Written task -
Replace "A#" with "Bb" everywhere in the material below and give the lines back with nothing else changed.

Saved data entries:
* * * * *

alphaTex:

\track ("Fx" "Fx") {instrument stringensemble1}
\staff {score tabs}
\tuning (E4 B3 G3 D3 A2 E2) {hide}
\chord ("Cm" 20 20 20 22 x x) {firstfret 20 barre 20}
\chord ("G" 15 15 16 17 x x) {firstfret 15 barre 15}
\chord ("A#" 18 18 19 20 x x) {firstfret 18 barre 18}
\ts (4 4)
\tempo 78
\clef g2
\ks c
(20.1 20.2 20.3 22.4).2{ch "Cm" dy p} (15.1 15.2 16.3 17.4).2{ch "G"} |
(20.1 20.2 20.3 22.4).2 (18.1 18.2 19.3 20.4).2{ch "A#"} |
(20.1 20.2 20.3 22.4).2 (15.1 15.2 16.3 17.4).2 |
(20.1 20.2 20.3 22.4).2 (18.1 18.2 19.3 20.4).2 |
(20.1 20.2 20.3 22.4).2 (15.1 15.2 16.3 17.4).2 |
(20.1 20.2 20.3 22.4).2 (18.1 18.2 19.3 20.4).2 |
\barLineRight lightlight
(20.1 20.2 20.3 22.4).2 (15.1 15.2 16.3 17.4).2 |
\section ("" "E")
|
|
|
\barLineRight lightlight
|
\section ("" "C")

* * * * *

The response -
alphaTex:

\track ("Fx" "Fx") {instrument stringensemble1}
\staff {score tabs}
\tuning (E4 B3 G3 D3 A2 E2) {hide}
\chord ("Cm" 20 20 20 22 x x) {firstfret 20 barre 20}
\chord ("G" 15 15 16 17 x x) {firstfret 15 barre 15}
\chord ("Bb" 18 18 19 20 x x) {firstfret 18 barre 18}
\ts (4 4)
\tempo 78
\clef g2
\ks c
(20.1 20.2 20.3 22.4).2{ch "Cm" dy p} (15.1 15.2 16.3 17.4).2{ch "G"} |
(20.1 20.2 20.3 22.4).2 (18.1 18.2 19.3 20.4).2{ch "Bb"} |
(20.1 20.2 20.3 22.4).2 (15.1 15.2 16.3 17.4).2 |
(20.1 20.2 20.3 22.4).2 (18.1 18.2 19.3 20.4).2 |
(20.1 20.2 20.3 22.4).2 (15.1 15.2 16.3 17.4).2 |
(20.1 20.2 20.3 22.4).2 (18.1 18.2 19.3 20.4).2 |
\barLineRight lightlight
(20.1 20.2 20.3 22.4).2 (15.1 15.2 16.3 17.4).2 |
\section ("" "E")
|
|
|
\barLineRight lightlight
|
\section ("" "C")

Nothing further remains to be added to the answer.